Portland, OR – Oregon’s Senator Jeff Merkley today applauded ReVolt Technology’s announcement that it has reached an agreement with the state of Oregon and will move its headquarters and research and development operations to Portland, Oregon. ReVolt Technology specializes in the development of high-powered batteries for electric vehicles and is expected to create approximately 150 new jobs in Oregon beginning this October.
“This is great news for Oregonians looking for work who are ready and willing to become part of Oregon’s clean energy future,” said Merkley, a leading proponent in Congress of electric vehicles. “I’m thrilled that ReVolt is calling Portland home to its North American headquarters and soon will be putting hundreds of Oregonians to work developing cutting-edge technologies to help break our dependence on overseas oil.”
“Senator Merkley’s steadfast support and his recognition of our technology’s strategic value fostering energy independence were instrumental in establishing our headquarters in Portland,” said James P. McDougall, CEO of ReVolt Technology. “With our expanded R&D and HQ facilities in Portland, ReVolt will develop a new generation of high-powered, rechargeable zinc-air flow batteries boosting electric vehicles’ performance and expanding Oregon’s clean technology sector.”
Merkley worked closely with ReVolt Technology and the Oregon Governor’s office as they sought an agreement on incentives that would enable the company to begin operations in Oregon in 2010. ReVolt will receive $5 million in federal funding from the U.S. Department of Energy’s Advanced Research Projects Agency-Energy (ARPA-E), and $7.9 million from the state of Oregon through tax credits and loans. ReVolt has selected a site near the Portland airport to serve as its North American headquarters.

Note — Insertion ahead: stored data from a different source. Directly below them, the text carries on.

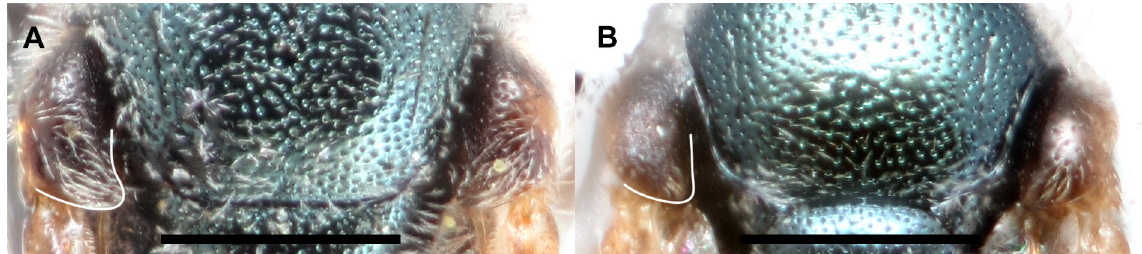
Fig. 115. Tegulae. A . Lasioglossum helianthi (Cockerell, 1916), ♂, inner posterior margin concave with distinct posterior projection (outline on left). B . L. perparvum (Ellis, 1914), ♂, inner posterior margin nearly straight without posterior projection (outline on left). Scale bars = 0.5 mm.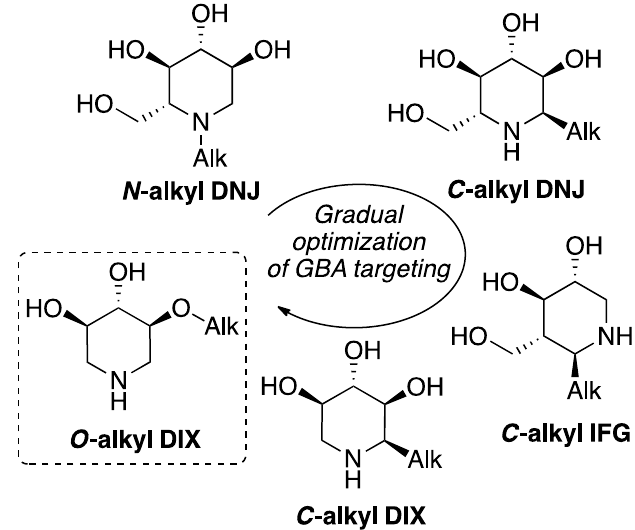
Figure 2. Structural evolution of GBA-targeting alkylated iminosugars.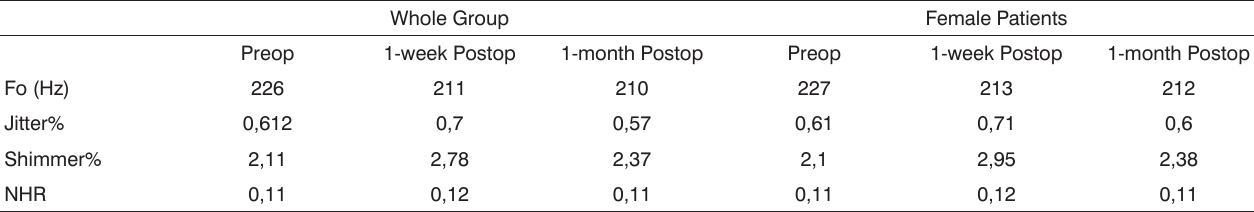
Table 3. Voice acoustic evaluation parameters - whole group and female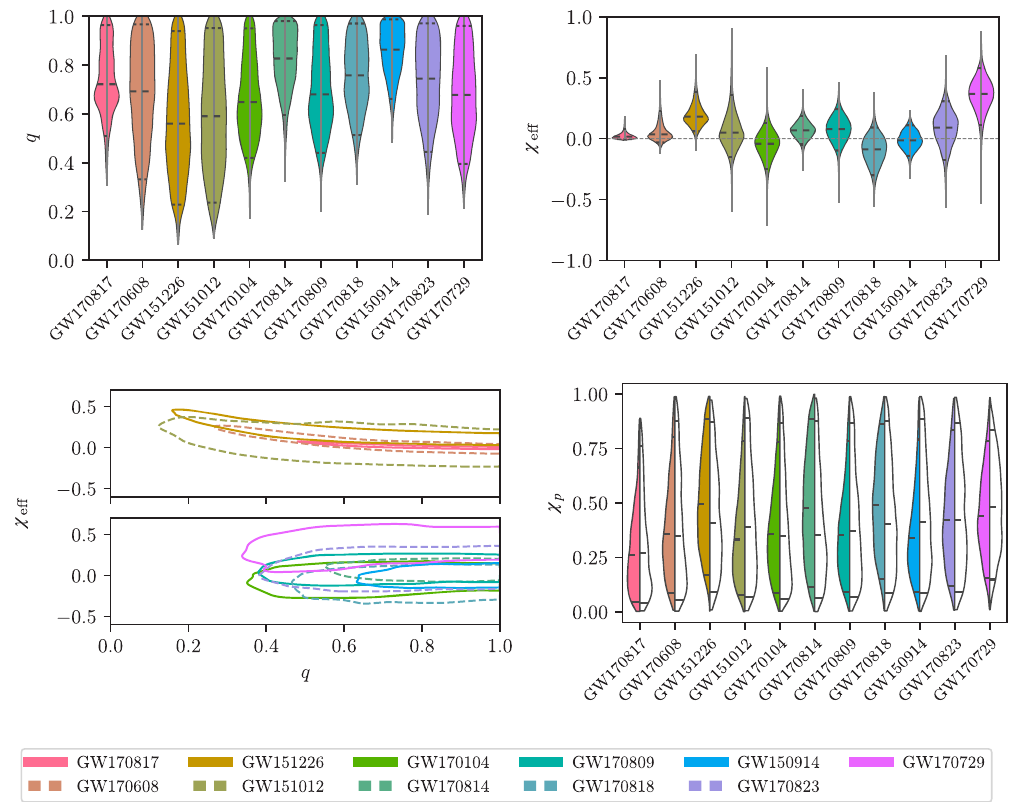
FIG. 5. Parameter estimation summary plots II. Posterior probability densities of the mass ratio and spin parameters of the GWevents. The shaded probability distributions have equal maximum widths, and horizontal lines indicate the medians and 90% credible intervals of the distributions. For the two-dimensional distributions, the contours show 90% credible regions. Events are ordered by source-frame chirp mass. The colors correspond to the colors used in summary plots. For GW170817, we show results for the high-spin prior a < 0 . 89 . Top left: The mass ratio q ¼ m =m χ . Bottom left: Contours of 90% i 2 1 . Top right: The effective aligned spin magnitude eff credible regions for the effective aligned spin and mass ratio of the binary components for low- (high-) mass binaries are shown in the upper (lower) panel. Bottom right: The effective precession spin posterior (colored) and its effective prior distribution (white) for BBH (BNS) events. The priors are conditioned on the χ posterior eff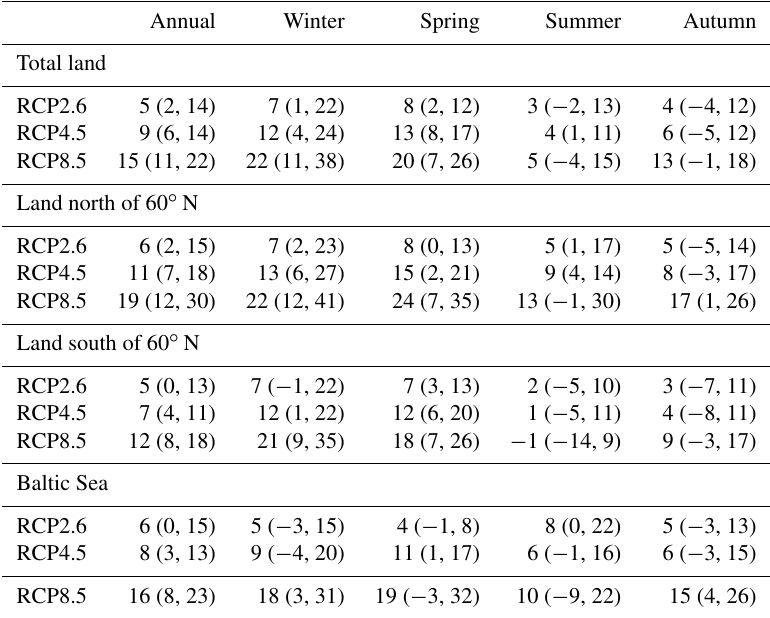
Table 13. Relative precipitation changes (percent) between 1976–2005 and 2069–2098, averaged over each season, and the annual mean over the Baltic Sea catchment area and over the Baltic Sea calculated from nine dynamically downscaled ESM simulations. In addition to the ensemble mean change, the 5th and 95th percentiles indicating the ensemble spread are listed (in parentheses). Data source: Gröger et al., 2021b.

ReVolt Technology was founded in 2004 and developed a rechargeable zinc-air battery tailor-made to advance the use of electric vehicles, high-power consumer devices and grid-scale renewable energy storage. The zinc-air batteries can store three times the amount of energy of a comparably sized lithium-ion battery, do not heat up, cost significantly less to produce, and are non-toxic when disposed.
Merkley has led efforts in Congress to advance the use and production of electric vehicles. Along with Senators Lamar Alexander (R-TN), and Byron Dorgan (D-ND), he introduced the Electric Vehicles Deployment Act of 2010. The legislation would create pilot “deployment communities” across the country, where targeted incentive programs for electric vehicles and charging infrastructure systems would help facilitate rapid market penetration and determine what “best practices” would be helpful for nationwide deployment of electric vehicles.
Merkley garnered national attention for his introduction earlier this year of a comprehensive plan for oil independence within twenty years, which included the electric vehicles bill.